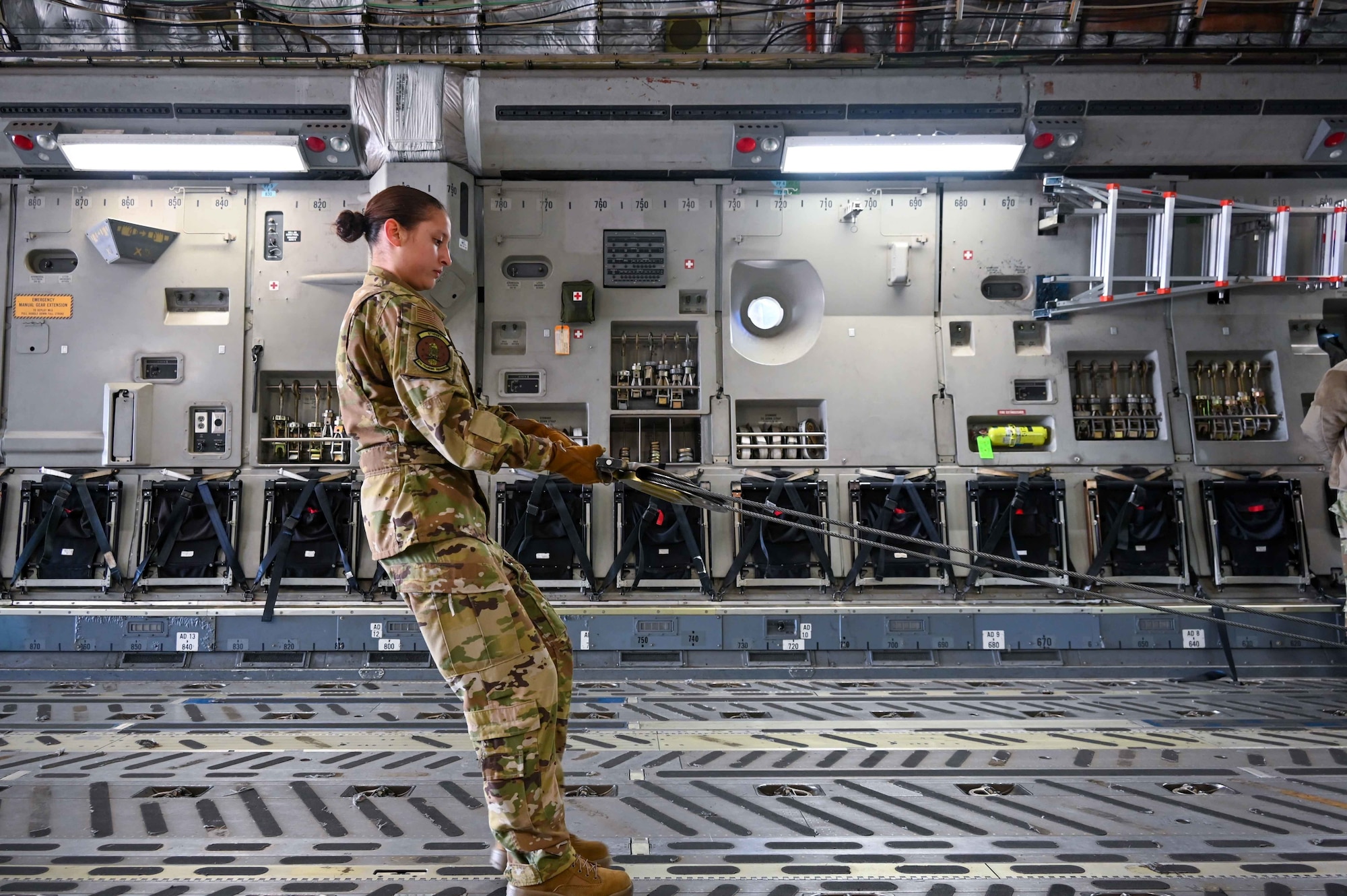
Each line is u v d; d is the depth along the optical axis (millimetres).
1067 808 3414
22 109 6457
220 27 6273
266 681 6141
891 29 6371
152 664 6426
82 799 3445
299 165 6629
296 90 6379
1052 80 6477
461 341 6820
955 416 6957
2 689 5859
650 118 6492
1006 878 2727
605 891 2387
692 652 6469
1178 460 6953
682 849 2965
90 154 6559
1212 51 6301
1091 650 6527
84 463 6723
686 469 6809
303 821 3199
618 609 6426
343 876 2691
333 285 6883
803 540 6652
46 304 6852
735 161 6738
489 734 2314
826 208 7047
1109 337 7086
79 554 6547
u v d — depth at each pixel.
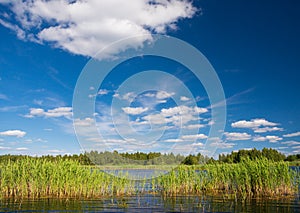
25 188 21.28
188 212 15.59
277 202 17.94
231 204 17.56
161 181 23.56
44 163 22.09
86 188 21.66
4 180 21.34
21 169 21.56
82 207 16.94
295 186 22.14
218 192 22.94
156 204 17.97
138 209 16.45
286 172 21.12
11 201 18.78
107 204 17.97
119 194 22.38
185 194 22.33
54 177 21.36
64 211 15.84
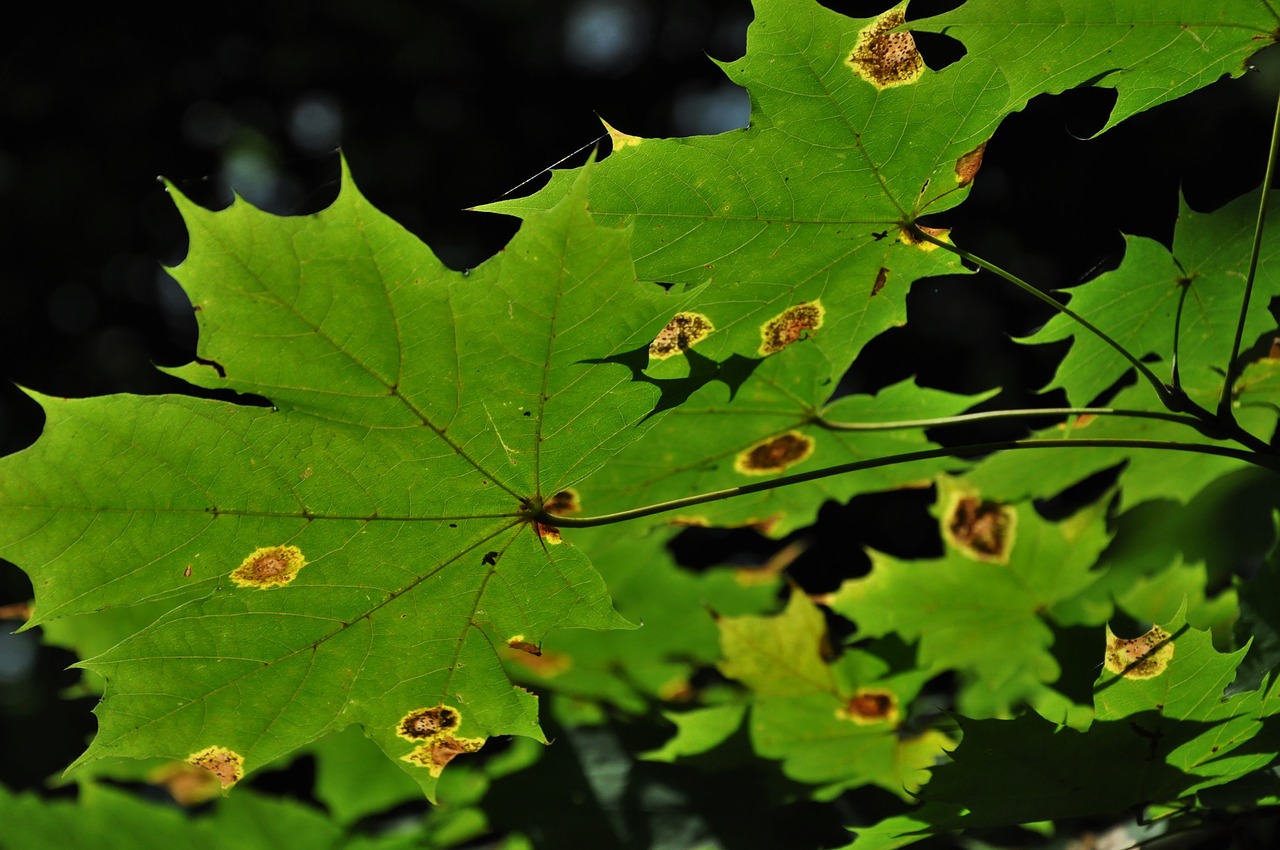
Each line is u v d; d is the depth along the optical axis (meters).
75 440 1.07
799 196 1.12
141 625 1.27
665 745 1.22
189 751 1.10
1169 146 2.24
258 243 1.06
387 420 1.09
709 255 1.12
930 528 2.32
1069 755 1.10
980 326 2.40
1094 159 2.24
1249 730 1.10
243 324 1.07
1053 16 1.10
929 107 1.11
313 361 1.08
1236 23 1.11
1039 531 1.22
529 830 1.23
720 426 1.17
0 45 2.99
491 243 2.99
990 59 1.11
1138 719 1.10
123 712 1.09
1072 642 1.22
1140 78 1.12
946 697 1.47
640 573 1.29
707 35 3.05
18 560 1.08
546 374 1.09
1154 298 1.16
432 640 1.11
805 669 1.21
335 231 1.06
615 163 1.10
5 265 2.98
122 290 3.11
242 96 3.12
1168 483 1.23
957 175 1.12
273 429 1.08
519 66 3.10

### WHAT IS EXPECTED
All lines of the listing must be given again exactly, excluding the pictures.

### RESPONSE TO THIS TASK
Each line is u v d; d is the depth along the optical axis (millimetres).
1067 808 3414
22 109 6457
220 27 6273
266 681 6141
891 29 6371
152 664 6426
82 799 3445
299 165 6629
296 90 6379
1052 80 6477
461 341 6820
955 416 6957
2 689 5859
650 118 6492
1006 878 2727
605 891 2387
692 652 6469
1178 460 6953
682 849 2965
90 154 6559
1212 51 6301
1091 650 6527
84 463 6723
686 469 6809
303 821 3199
618 609 6426
343 876 2691
333 285 6883
803 540 6652
46 304 6852
735 161 6738
489 734 2314
826 208 7047
1109 337 7086
79 554 6547
u v d — depth at each pixel.
25 188 21.28
188 212 15.59
277 202 17.94
231 204 17.56
161 181 23.56
44 163 22.09
86 188 21.66
4 180 21.34
21 169 21.56
82 207 16.94
295 186 22.14
218 192 22.94
156 204 17.97
138 209 16.45
286 172 21.12
11 201 18.78
107 204 17.97
119 194 22.38
185 194 22.33
54 177 21.36
64 211 15.84
Each line is u v d; d is the depth along the optical axis (meters).
75 440 1.07
799 196 1.12
141 625 1.27
665 745 1.22
189 751 1.10
1169 146 2.24
258 243 1.06
387 420 1.09
709 255 1.12
930 528 2.32
1069 755 1.10
980 326 2.40
1094 159 2.24
1249 730 1.10
243 324 1.07
1053 16 1.10
929 107 1.11
313 361 1.08
1236 23 1.11
1039 531 1.22
529 830 1.23
720 426 1.17
0 45 2.99
491 243 2.99
990 59 1.11
1138 719 1.10
123 712 1.09
1072 642 1.22
1140 78 1.12
946 697 1.47
640 573 1.29
707 35 3.05
18 560 1.08
546 374 1.09
1154 298 1.16
432 640 1.11
805 669 1.21
335 231 1.06
615 163 1.10
5 265 2.98
122 290 3.11
242 96 3.12
1168 483 1.23
957 175 1.12
273 429 1.08
519 66 3.10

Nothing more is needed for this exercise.